Page images and their extracted text
•••••
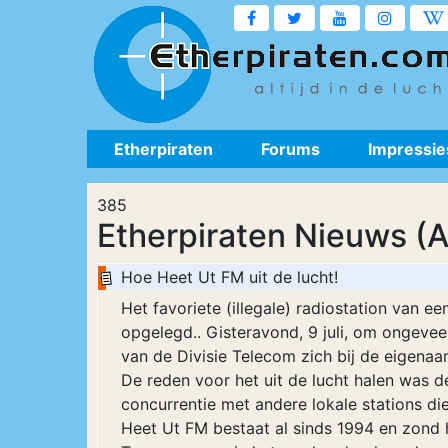
Etherpiraten
Forums
Impressie
385
Etherpiraten Nieuws (A
Hoe Heet Ut FM uit de lucht!
Het favoriete (illegale) radiostation van e
opgelegd.. Gisteravond, 9 juli, om ongev
van de Divisie Telecom zich bij de eigena
De reden voor het uit de lucht halen was 
concurrentie met andere lokale stations di
Heet Ut FM bestaat al sinds 1994 en zond he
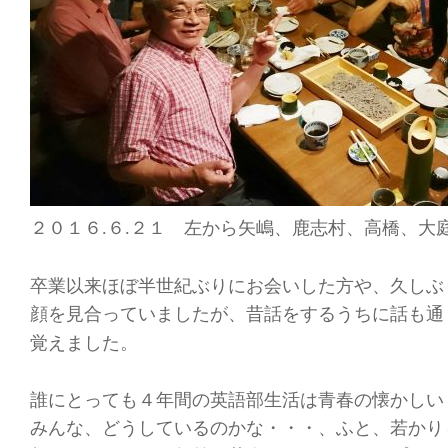
２０１６
６
２１ 左から矢嶋、鹿志村、高橋、大
.
.
卒業以来ほぼ半世紀ぶりにお会いした方や、久しぶ
顔を見合っていましたが、昔話をするうちに話も通
覚えました。
誰にとっても４年間の英語部生活は青春の懐かしい
みんな、どうしているのかな・・・、ふと、若かり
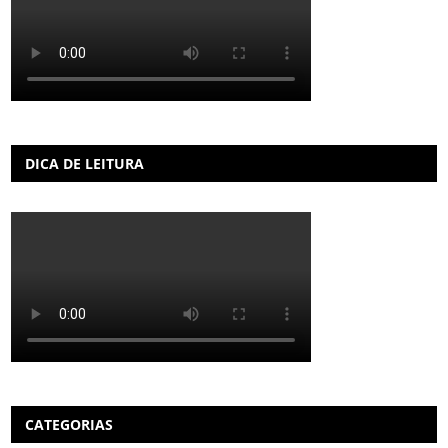
DICA DE LEITURA
CATEGORIAS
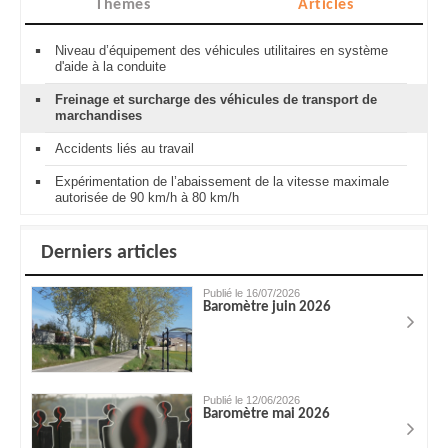
Thèmes
Articles
Niveau d’équipement des véhicules utilitaires en système
d'aide à la conduite
Freinage et surcharge des véhicules de transport de
marchandises
Accidents liés au travail
Expérimentation de l’abaissement de la vitesse maximale
autorisée de 90 km/h à 80 km/h
Derniers articles
Publié le 16/07/2026
Baromètre juin 2026
Publié le 12/06/2026
Baromètre mai 2026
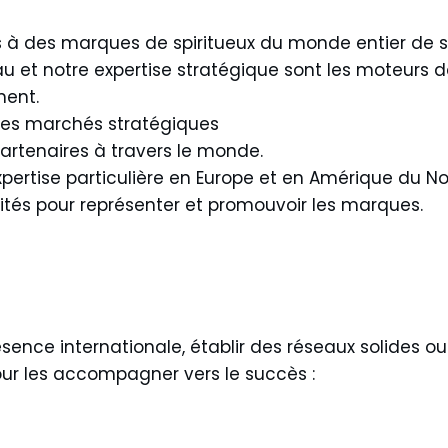
is à des marques de spiritueux du monde entier de 
u et notre expertise stratégique sont les moteurs d
ment.
es marchés stratégiques
partenaires à travers le monde.
xpertise particulière en Europe et en Amérique du No
isités pour représenter et promouvoir les marques.
sence internationale, établir des réseaux solides o
ur les accompagner vers le succès :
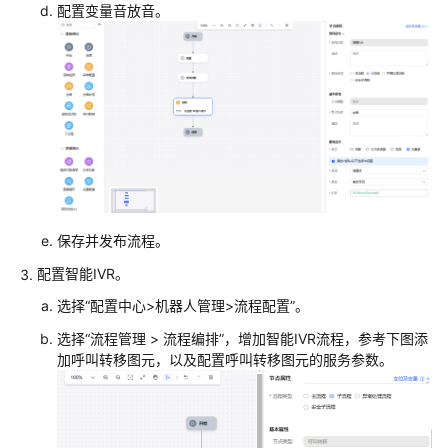
置
配置变量音放音。
知
识
库
配
置
公
共
资
源
保存并发布流程。
配置智能IVR。
业
务
选择
“
配置中心>机器人管理>流程配置
”
。
故
选择
“
流程管理
>
流程编排
”
，增加智能IVR流程，参考下图添
障
加呼叫转移图元，以及配置呼叫转移图元的服务参数。
放
通
管
理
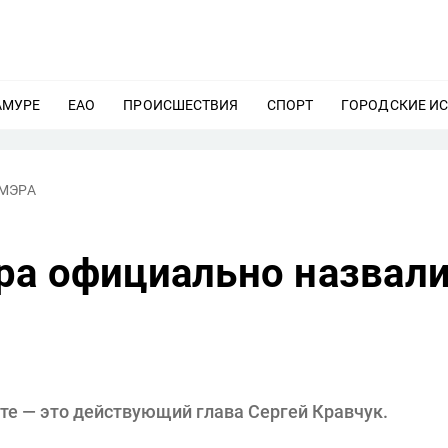
АМУРЕ
ЕЩЕ
ЕАО
ЕЩЕ
ПРОИСШЕСТВИЯ
ЕЩЕ
СПОРТ
ЕЩЕ
ГОРОДСКИЕ И
МЭРА
ра официально назвал
те — это действующий глава Сергей Кравчук.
•••••
> _Task description_: Change "Baromètre" to "Bilan" wherever it occurs in the text of all the records, and leave every other line unchanged and the pictures out of your answer.

> _Response to this exercise_:
Etherpiraten
Forums
Impressie
385
Etherpiraten Nieuws (A
Hoe Heet Ut FM uit de lucht!
Het favoriete (illegale) radiostation van e
opgelegd.. Gisteravond, 9 juli, om ongev
van de Divisie Telecom zich bij de eigena
De reden voor het uit de lucht halen was 
concurrentie met andere lokale stations di
Heet Ut FM bestaat al sinds 1994 en zond he
２０１６
６
２１ 左から矢嶋、鹿志村、高橋、大
.
.
卒業以来ほぼ半世紀ぶりにお会いした方や、久しぶ
顔を見合っていましたが、昔話をするうちに話も通
覚えました。
誰にとっても４年間の英語部生活は青春の懐かしい
みんな、どうしているのかな・・・、ふと、若かり
DICA DE LEITURA
CATEGORIAS
Thèmes
Articles
Niveau d’équipement des véhicules utilitaires en système
d'aide à la conduite
Freinage et surcharge des véhicules de transport de
marchandises
Accidents liés au travail
Expérimentation de l’abaissement de la vitesse maximale
autorisée de 90 km/h à 80 km/h
Derniers articles
Publié le 16/07/2026
Bilan juin 2026
Publié le 12/06/2026
Bilan mai 2026
is à des marques de spiritueux du monde entier de 
u et notre expertise stratégique sont les moteurs d
ment.
es marchés stratégiques
partenaires à travers le monde.
xpertise particulière en Europe et en Amérique du No
isités pour représenter et promouvoir les marques.
sence internationale, établir des réseaux solides o
ur les accompagner vers le succès :
置
配置变量音放音。
知
识
库
配
置
公
共
资
源
保存并发布流程。
配置智能IVR。
业
务
选择
“
配置中心>机器人管理>流程配置
”
。
故
选择
“
流程管理
>
流程编排
”
，增加智能IVR流程，参考下图添
障
加呼叫转移图元，以及配置呼叫转移图元的服务参数。
放
通
管
理
АМУРЕ
ЕЩЕ
ЕАО
ЕЩЕ
ПРОИСШЕСТВИЯ
ЕЩЕ
СПОРТ
ЕЩЕ
ГОРОДСКИЕ И
МЭРА
ра официально назвал
те — это действующий глава Сергей Кравчук.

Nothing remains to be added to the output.